Allerdings hat Liam seine Hilfsbereite Ader nicht verloren, und wo immer man ihn braucht, ist er zur Stelle, um mit all seinen Kräften zu helfen. Sein junger Begleiter aber scheint entweder an ein Schweigegelübde gebunden oder stumm zu sein, hat man ihn doch noch nie sprechen hören. Stets weilt er an Liams Seite, bei allen Anlässen und mustert die Menschen, Tiere oder die Umgebung ernsthaft. Die Beiden scheinen aber miteinander in Kontakt zu stehen, gelingt es ihnen doch, sich miteinander zu verständigen, ohne irgendwelche Worte zu gebrauchen.

 

Seinen Wohnsitz unterhält er in Dreiwegen, der Hauptstadt von Djunizes, von wo aus er seinen Pflichten als Mehib ni Djunizes am besten nachgehen kann.
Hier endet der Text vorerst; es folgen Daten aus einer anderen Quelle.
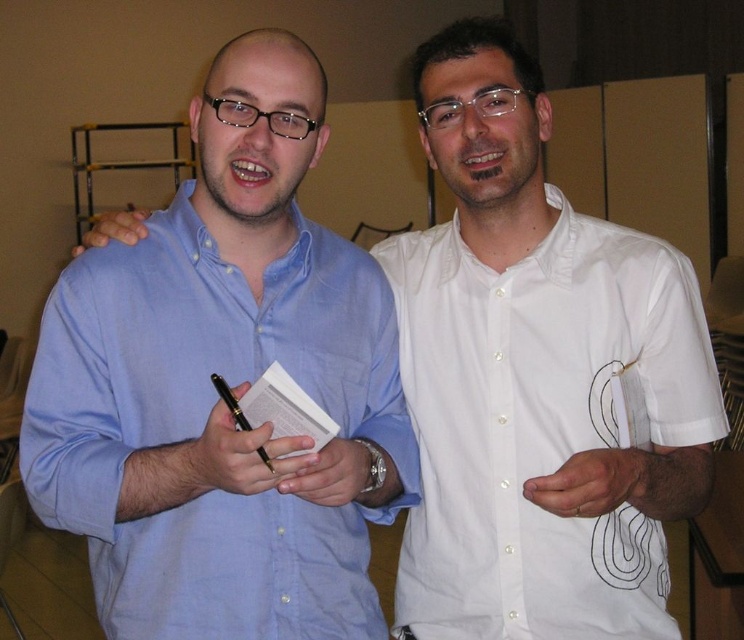
Does matte black pen at center have a greater width compared to black glossy pen at center?

Correct, the width of matte black pen at center exceeds that of black glossy pen at center.

Describe the element at coordinates (240, 456) in the screenshot. I see `matte black pen at center` at that location.

Find the location of `matte black pen at center`. matte black pen at center is located at coordinates (240, 456).

Does matte black pen at center have a larger size compared to white matte hand at center?

Actually, matte black pen at center might be smaller than white matte hand at center.

Between point (189, 451) and point (583, 456), which one is positioned in front?

Point (583, 456)

This screenshot has width=744, height=640. I want to click on matte black pen at center, so click(x=240, y=456).

Is white matte hand at center smaller than matte skin hand at center?

Indeed, white matte hand at center has a smaller size compared to matte skin hand at center.

Can you confirm if white matte hand at center is thinner than matte skin hand at center?

Yes, white matte hand at center is thinner than matte skin hand at center.

Where is `white matte hand at center`? white matte hand at center is located at coordinates (594, 483).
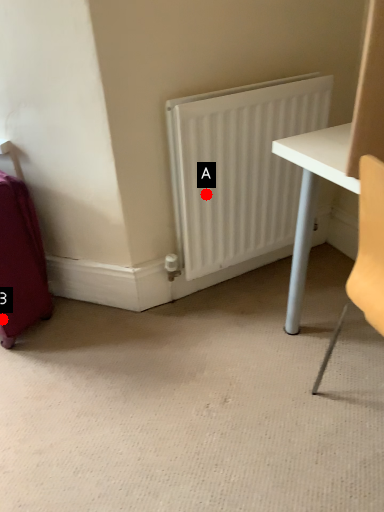
Question: Two points are circled on the image, labeled by A and B beside each circle. Which of the following is the farthest from the observer?

Choices:
 (A) A is further
 (B) B is further

Answer: (B)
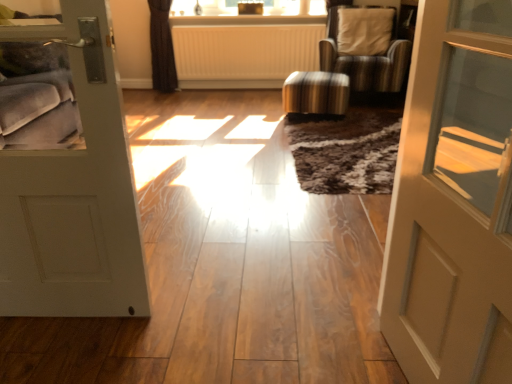
Find the location of a particular element. unoccupied area in front of striped fabric stool at center is located at coordinates (326, 131).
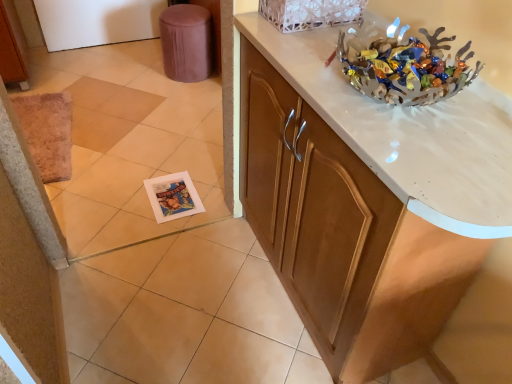
The image size is (512, 384). Identify the location of free space in front of white lace basket at upper center. (303, 44).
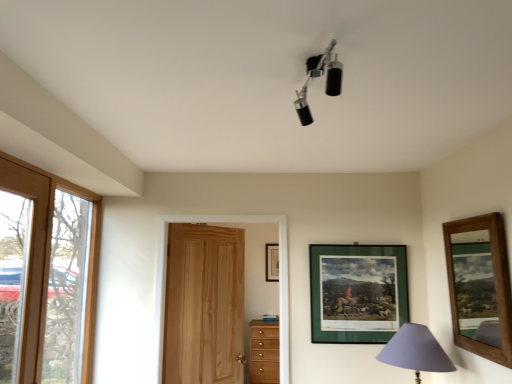
Question: Considering the positions of wooden framed mirror at right, the 1th picture frame in the right-to-left sequence, and clear glass window at left in the image, is wooden framed mirror at right, the 1th picture frame in the right-to-left sequence, taller or shorter than clear glass window at left?

Choices:
 (A) short
 (B) tall

Answer: (A)

Question: Does point (464, 296) appear closer or farther from the camera than point (42, 223)?

Choices:
 (A) closer
 (B) farther

Answer: (B)

Question: Which is farther from the green matte picture frame at upper center, the second picture frame in the back-to-front sequence?

Choices:
 (A) light brown wooden chest of drawers at lower center
 (B) natural wood door at center
 (C) black matte spotlights at upper center, which appears as the 1th lamp when viewed from the front
 (D) wooden picture frame at upper center, placed as the first picture frame when sorted from left to right
 (E) purple fabric lampshade at lower right, the 2th lamp in the top-to-bottom sequence

Answer: (C)

Question: Considering the real-world distances, which object is closest to the clear glass window at left?

Choices:
 (A) green matte picture frame at upper center, placed as the second picture frame when sorted from front to back
 (B) natural wood door at center
 (C) wooden picture frame at upper center, placed as the first picture frame when sorted from back to front
 (D) purple fabric lampshade at lower right, acting as the 2th lamp starting from the front
 (E) wooden framed mirror at right, the 1th picture frame in the right-to-left sequence

Answer: (B)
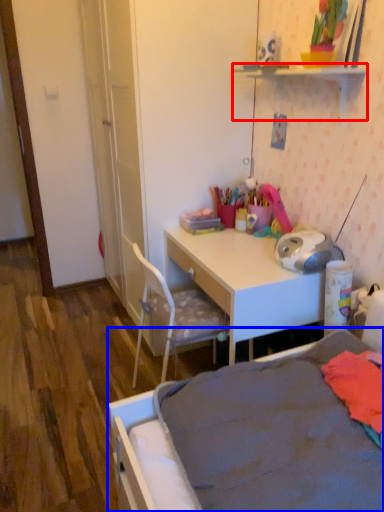
Question: Among these objects, which one is nearest to the camera, shelf (highlighted by a red box) or bed (highlighted by a blue box)?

Obwohl es diverse Einflussgruppen in den letzten Jahren geschafft haben die Macht und den Einfluss der Kirche zu verringern, ist der Mystiker nicht gewillt Djunizes einfach aufzugeben. Ein Signal, das er durch die Wahl seines Wohnsitzes, unmittelbar neben der weltlichen Gewalt, setzen will.